• Given data
=-=-=

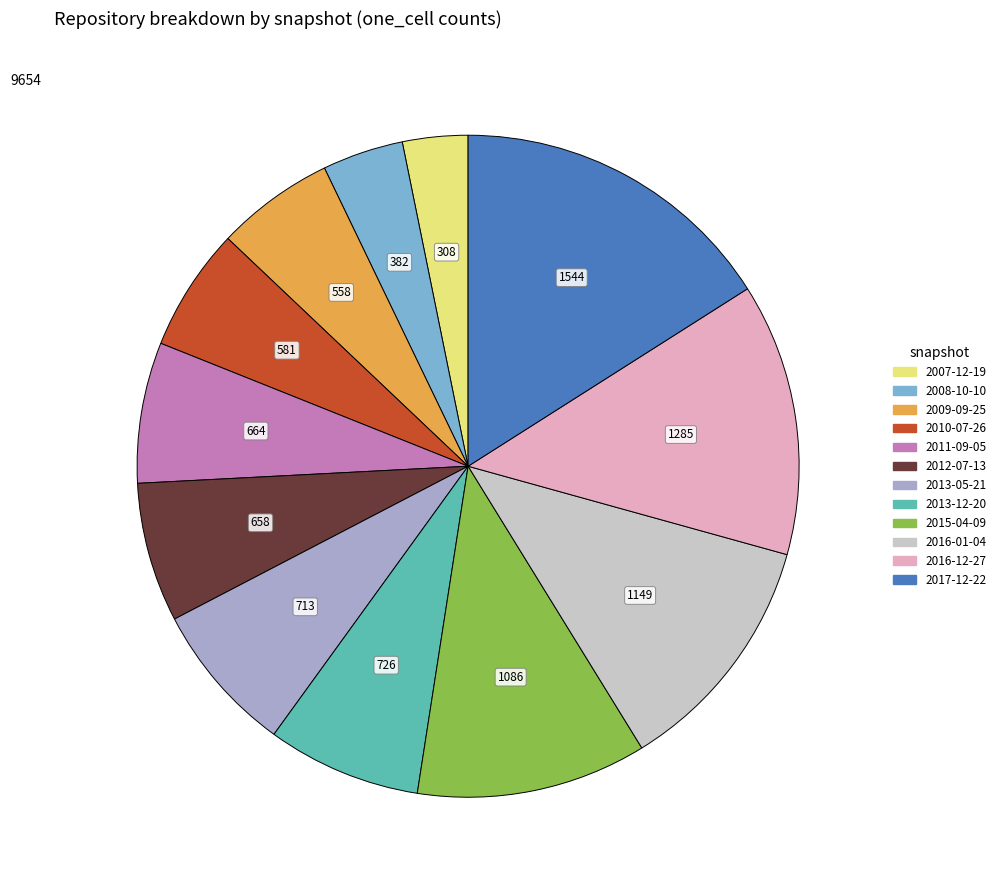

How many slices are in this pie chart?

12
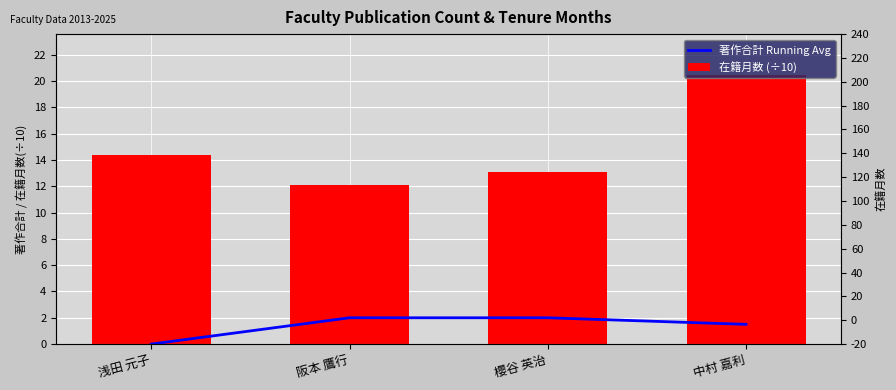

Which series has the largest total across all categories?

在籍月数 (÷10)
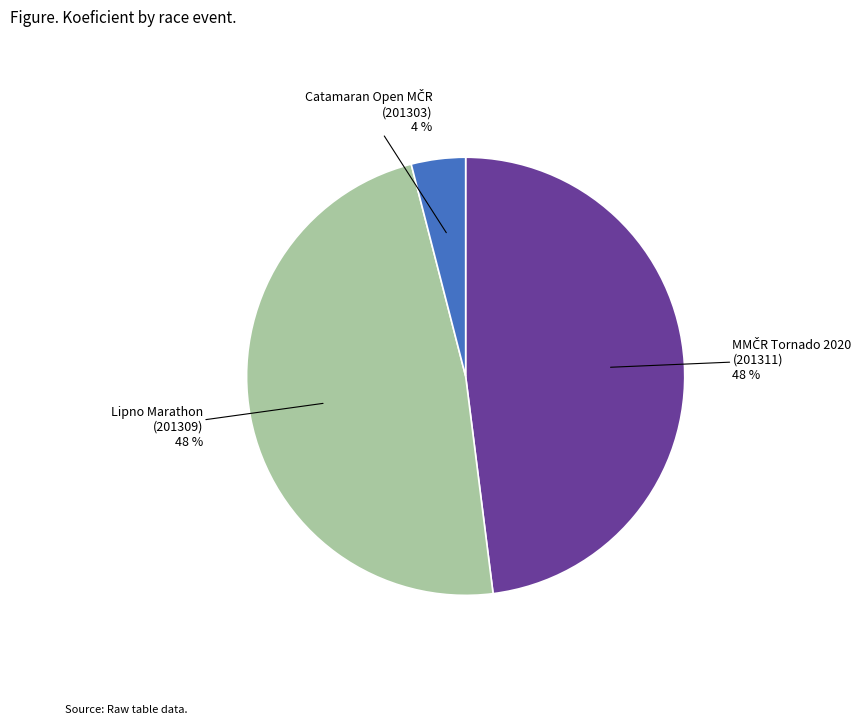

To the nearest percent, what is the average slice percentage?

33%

=-=-=

• Task
Pick out every line of the records above that contains the word "Which" and copy each one. Match case exactly.

• Task answer
Which series has the largest total across all categories?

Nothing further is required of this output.